Your goal: In the records below, the line with "left shoulder: (584, 335)" opens the range and the line with "right hip: (692, 380)" closes it; print that range exactly and nothing else.

(Beginning of Dataset records)

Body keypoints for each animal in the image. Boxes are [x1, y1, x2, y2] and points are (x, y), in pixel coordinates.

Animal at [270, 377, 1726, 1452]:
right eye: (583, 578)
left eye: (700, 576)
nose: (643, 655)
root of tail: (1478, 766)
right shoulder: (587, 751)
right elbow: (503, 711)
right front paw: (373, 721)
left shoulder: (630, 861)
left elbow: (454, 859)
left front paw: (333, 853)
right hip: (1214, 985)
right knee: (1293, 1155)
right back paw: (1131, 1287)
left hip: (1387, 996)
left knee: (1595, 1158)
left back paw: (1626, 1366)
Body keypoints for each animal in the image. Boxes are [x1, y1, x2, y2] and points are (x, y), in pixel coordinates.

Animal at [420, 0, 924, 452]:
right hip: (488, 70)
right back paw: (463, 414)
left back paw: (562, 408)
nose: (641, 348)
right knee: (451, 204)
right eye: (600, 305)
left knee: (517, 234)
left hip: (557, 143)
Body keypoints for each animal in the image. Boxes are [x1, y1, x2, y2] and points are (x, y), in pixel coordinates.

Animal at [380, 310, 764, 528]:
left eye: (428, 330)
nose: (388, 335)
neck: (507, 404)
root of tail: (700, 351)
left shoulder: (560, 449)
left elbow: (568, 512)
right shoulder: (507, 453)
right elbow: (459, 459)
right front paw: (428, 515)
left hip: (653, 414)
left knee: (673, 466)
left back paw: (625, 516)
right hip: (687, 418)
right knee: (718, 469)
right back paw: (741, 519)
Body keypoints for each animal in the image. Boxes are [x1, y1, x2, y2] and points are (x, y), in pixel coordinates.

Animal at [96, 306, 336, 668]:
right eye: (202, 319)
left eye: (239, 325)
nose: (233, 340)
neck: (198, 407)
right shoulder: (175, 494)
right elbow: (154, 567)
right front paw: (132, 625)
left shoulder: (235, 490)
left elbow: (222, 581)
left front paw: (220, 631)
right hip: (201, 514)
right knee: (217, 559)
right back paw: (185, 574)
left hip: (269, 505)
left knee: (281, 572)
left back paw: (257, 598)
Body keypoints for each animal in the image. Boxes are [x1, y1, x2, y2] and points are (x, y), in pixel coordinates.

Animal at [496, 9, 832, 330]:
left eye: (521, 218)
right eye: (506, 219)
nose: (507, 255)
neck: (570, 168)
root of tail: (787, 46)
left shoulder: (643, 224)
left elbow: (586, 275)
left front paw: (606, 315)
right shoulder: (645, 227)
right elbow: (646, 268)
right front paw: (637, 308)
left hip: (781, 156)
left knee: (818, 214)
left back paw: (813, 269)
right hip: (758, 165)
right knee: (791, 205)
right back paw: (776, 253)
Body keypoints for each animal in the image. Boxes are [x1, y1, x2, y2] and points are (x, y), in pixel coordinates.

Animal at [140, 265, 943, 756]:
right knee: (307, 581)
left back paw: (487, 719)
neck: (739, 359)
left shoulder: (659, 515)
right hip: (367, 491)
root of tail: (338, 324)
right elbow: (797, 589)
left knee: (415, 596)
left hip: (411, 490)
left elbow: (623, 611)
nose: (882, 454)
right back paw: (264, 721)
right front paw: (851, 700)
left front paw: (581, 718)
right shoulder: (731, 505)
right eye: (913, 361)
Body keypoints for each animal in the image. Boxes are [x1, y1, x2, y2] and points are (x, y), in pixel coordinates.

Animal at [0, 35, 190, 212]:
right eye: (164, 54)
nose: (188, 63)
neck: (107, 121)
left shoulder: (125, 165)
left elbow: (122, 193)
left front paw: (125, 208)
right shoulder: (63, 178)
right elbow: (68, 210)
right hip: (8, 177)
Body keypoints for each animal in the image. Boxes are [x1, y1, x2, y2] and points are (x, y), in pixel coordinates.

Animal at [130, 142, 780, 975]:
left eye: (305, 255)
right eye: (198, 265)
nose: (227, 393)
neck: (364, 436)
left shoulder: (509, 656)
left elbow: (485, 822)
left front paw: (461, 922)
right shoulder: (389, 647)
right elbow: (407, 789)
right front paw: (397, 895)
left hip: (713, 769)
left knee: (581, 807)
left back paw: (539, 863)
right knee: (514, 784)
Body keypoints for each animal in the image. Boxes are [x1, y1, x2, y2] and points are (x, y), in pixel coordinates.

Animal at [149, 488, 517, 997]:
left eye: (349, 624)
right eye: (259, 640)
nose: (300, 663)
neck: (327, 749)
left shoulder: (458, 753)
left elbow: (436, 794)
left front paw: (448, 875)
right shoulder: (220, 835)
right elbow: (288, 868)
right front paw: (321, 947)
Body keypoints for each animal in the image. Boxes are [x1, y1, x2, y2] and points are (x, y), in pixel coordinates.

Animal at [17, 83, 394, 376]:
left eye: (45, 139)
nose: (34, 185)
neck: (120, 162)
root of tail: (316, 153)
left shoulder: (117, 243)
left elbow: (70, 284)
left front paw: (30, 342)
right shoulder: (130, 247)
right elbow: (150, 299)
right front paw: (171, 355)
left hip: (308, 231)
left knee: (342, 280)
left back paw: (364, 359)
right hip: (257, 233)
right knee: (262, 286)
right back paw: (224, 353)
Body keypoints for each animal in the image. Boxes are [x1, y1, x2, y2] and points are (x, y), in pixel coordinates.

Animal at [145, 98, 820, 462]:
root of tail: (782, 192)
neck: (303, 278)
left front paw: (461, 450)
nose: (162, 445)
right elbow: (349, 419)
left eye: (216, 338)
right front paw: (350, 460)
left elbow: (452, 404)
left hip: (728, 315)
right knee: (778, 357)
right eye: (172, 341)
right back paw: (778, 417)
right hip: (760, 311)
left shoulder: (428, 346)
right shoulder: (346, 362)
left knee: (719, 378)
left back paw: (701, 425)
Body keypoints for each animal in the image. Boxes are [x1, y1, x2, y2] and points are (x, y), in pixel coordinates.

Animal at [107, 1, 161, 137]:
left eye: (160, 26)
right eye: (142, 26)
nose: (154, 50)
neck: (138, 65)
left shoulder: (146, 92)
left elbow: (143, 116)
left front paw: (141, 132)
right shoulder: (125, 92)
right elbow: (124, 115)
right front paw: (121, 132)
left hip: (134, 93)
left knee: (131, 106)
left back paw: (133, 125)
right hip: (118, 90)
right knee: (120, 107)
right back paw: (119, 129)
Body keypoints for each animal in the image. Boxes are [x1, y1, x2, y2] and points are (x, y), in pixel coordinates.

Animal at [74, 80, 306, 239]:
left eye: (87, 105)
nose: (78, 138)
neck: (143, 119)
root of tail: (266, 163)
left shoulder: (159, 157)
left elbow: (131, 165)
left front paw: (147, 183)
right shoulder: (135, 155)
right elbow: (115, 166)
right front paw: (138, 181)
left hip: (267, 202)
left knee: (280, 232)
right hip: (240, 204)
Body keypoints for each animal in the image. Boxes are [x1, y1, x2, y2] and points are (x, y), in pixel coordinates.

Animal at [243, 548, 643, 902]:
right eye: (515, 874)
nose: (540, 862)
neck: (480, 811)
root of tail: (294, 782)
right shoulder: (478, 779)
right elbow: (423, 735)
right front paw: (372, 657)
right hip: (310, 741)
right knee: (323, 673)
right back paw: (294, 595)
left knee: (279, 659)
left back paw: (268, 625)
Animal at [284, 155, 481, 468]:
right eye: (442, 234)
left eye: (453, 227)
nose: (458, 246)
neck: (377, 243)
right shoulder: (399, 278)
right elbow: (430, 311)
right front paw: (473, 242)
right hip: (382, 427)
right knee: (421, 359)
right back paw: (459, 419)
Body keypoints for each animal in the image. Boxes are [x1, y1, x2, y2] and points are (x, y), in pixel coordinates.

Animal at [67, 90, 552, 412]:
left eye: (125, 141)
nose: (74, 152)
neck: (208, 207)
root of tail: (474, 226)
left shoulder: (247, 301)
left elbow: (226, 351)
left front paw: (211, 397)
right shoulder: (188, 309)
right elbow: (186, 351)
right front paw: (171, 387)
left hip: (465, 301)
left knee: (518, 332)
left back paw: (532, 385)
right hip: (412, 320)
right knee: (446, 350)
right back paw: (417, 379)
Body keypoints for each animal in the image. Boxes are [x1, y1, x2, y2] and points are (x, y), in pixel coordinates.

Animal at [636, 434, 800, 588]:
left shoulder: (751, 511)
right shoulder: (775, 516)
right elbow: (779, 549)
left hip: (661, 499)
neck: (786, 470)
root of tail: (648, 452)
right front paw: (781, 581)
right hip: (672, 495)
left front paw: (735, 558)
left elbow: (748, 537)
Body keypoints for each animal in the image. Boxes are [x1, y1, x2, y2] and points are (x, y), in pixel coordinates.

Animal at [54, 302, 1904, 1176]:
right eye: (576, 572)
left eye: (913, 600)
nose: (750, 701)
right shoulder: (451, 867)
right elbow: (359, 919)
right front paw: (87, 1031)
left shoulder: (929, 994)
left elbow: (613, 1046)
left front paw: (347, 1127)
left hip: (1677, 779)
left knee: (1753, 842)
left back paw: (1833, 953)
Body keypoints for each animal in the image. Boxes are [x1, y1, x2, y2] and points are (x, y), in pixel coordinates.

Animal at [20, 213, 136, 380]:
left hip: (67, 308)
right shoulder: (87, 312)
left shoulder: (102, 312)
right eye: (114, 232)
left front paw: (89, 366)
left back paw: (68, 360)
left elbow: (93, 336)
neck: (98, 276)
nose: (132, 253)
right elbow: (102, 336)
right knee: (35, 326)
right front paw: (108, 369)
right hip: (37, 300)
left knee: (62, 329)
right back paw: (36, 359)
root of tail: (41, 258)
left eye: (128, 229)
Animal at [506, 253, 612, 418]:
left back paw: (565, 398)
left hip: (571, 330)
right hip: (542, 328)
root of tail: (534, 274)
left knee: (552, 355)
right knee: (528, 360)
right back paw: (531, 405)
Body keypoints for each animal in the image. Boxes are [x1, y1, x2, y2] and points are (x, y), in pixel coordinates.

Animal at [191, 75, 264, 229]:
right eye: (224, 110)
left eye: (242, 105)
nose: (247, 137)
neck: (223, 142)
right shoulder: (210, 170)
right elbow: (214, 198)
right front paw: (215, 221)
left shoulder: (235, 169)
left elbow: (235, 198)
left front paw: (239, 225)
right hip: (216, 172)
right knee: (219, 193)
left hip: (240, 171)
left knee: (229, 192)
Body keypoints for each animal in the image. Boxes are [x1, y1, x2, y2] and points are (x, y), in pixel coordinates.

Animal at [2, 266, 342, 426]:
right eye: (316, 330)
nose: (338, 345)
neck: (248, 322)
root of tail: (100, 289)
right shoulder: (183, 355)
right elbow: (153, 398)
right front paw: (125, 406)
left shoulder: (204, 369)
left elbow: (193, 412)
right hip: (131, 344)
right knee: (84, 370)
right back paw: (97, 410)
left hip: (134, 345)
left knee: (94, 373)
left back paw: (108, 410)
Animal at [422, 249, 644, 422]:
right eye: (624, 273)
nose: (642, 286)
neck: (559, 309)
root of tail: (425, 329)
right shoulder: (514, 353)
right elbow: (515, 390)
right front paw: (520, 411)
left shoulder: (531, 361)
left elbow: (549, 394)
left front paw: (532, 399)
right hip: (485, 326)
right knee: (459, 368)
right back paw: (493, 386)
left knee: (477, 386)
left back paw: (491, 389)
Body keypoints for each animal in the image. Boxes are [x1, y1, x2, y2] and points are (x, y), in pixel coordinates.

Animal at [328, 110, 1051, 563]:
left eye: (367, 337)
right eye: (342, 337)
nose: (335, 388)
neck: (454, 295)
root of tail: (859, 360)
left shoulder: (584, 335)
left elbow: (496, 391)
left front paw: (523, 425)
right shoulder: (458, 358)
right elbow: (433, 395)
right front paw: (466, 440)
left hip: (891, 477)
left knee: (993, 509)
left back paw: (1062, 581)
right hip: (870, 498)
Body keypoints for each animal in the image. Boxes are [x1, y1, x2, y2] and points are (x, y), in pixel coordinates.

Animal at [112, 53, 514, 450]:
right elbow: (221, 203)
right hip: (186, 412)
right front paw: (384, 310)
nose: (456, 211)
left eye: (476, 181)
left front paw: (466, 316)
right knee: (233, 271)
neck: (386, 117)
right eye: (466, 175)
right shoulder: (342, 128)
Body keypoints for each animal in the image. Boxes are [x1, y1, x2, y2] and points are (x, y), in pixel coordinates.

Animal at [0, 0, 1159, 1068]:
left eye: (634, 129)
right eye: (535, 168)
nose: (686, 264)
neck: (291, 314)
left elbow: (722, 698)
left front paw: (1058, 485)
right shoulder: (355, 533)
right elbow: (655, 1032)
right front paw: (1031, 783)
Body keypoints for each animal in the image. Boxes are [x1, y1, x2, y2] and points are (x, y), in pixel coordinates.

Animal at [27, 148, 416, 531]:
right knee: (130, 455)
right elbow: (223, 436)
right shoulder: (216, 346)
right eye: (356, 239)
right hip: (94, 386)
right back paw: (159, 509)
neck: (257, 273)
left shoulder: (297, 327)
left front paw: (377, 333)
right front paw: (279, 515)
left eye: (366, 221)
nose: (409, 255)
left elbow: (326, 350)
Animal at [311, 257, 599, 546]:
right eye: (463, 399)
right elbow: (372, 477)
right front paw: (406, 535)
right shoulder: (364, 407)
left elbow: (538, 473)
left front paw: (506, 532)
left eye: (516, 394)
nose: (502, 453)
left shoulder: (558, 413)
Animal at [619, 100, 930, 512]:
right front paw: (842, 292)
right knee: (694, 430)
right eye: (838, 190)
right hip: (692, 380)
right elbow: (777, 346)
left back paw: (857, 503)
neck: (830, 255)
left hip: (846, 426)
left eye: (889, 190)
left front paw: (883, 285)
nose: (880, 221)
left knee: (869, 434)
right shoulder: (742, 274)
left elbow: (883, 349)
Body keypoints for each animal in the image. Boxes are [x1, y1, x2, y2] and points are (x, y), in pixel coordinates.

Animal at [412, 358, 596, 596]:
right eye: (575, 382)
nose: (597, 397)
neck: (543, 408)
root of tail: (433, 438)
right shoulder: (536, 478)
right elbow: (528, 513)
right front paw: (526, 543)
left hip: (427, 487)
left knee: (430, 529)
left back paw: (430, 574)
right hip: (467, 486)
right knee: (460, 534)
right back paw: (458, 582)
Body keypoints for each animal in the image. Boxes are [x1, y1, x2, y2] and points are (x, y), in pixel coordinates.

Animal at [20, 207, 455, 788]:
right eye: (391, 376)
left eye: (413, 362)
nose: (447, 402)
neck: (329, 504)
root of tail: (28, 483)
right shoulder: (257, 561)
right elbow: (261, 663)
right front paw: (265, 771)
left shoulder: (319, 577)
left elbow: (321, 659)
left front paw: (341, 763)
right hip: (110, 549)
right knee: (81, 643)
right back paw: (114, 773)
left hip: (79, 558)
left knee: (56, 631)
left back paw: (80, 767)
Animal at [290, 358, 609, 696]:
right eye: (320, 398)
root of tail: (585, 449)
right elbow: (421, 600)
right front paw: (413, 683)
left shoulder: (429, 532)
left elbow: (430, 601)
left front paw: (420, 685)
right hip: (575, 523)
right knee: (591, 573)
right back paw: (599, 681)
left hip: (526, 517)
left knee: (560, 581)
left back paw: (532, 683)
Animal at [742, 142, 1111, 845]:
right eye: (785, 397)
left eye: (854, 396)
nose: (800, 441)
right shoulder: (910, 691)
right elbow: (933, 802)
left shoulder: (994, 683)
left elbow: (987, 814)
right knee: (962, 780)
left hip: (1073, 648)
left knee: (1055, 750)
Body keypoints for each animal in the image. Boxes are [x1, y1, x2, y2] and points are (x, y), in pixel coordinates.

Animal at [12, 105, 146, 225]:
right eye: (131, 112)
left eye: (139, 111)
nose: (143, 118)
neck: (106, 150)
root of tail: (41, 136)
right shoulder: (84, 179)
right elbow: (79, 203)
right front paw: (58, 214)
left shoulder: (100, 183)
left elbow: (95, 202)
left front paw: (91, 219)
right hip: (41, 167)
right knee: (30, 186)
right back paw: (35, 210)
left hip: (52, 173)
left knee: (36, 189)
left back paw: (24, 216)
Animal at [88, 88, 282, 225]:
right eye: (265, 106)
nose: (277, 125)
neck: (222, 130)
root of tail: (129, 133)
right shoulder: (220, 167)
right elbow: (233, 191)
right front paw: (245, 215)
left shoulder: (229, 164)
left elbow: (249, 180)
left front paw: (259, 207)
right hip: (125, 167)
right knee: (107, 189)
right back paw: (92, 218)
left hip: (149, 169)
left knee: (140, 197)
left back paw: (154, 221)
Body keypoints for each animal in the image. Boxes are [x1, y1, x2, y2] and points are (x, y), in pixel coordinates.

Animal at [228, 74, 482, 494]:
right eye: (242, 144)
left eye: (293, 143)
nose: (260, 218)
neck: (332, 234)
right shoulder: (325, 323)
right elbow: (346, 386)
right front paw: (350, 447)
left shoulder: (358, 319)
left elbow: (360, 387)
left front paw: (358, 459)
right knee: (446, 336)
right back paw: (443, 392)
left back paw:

(End of Dataset records)

Answer space:
left shoulder: (584, 335)
left elbow: (496, 391)
left front paw: (523, 425)
right shoulder: (458, 358)
right elbow: (433, 395)
right front paw: (466, 440)
left hip: (891, 477)
left knee: (993, 509)
left back paw: (1062, 581)
right hip: (870, 498)
Body keypoints for each animal in the image. Boxes are [x1, y1, x2, y2] and points are (x, y), in pixel coordinates.

Animal at [112, 53, 514, 450]:
right elbow: (221, 203)
right hip: (186, 412)
right front paw: (384, 310)
nose: (456, 211)
left eye: (476, 181)
left front paw: (466, 316)
right knee: (233, 271)
neck: (386, 117)
right eye: (466, 175)
right shoulder: (342, 128)
Body keypoints for each animal in the image. Boxes are [x1, y1, x2, y2] and points are (x, y), in pixel coordinates.

Animal at [0, 0, 1159, 1068]:
left eye: (634, 129)
right eye: (535, 168)
nose: (686, 264)
neck: (291, 314)
left elbow: (722, 698)
left front paw: (1058, 485)
right shoulder: (355, 533)
right elbow: (655, 1032)
right front paw: (1031, 783)
Body keypoints for each animal in the image. Boxes are [x1, y1, x2, y2] and points are (x, y), in pixel coordinates.

Animal at [27, 148, 416, 531]:
right knee: (130, 455)
right elbow: (223, 436)
right shoulder: (216, 346)
right eye: (356, 239)
right hip: (94, 386)
right back paw: (159, 509)
neck: (257, 273)
left shoulder: (297, 327)
left front paw: (377, 333)
right front paw: (279, 515)
left eye: (366, 221)
nose: (409, 255)
left elbow: (326, 350)
Animal at [311, 257, 599, 546]:
right eye: (463, 399)
right elbow: (372, 477)
right front paw: (406, 535)
right shoulder: (364, 407)
left elbow: (538, 473)
left front paw: (506, 532)
left eye: (516, 394)
nose: (502, 453)
left shoulder: (558, 413)
Animal at [619, 100, 930, 512]:
right front paw: (842, 292)
right knee: (694, 430)
right eye: (838, 190)
right hip: (692, 380)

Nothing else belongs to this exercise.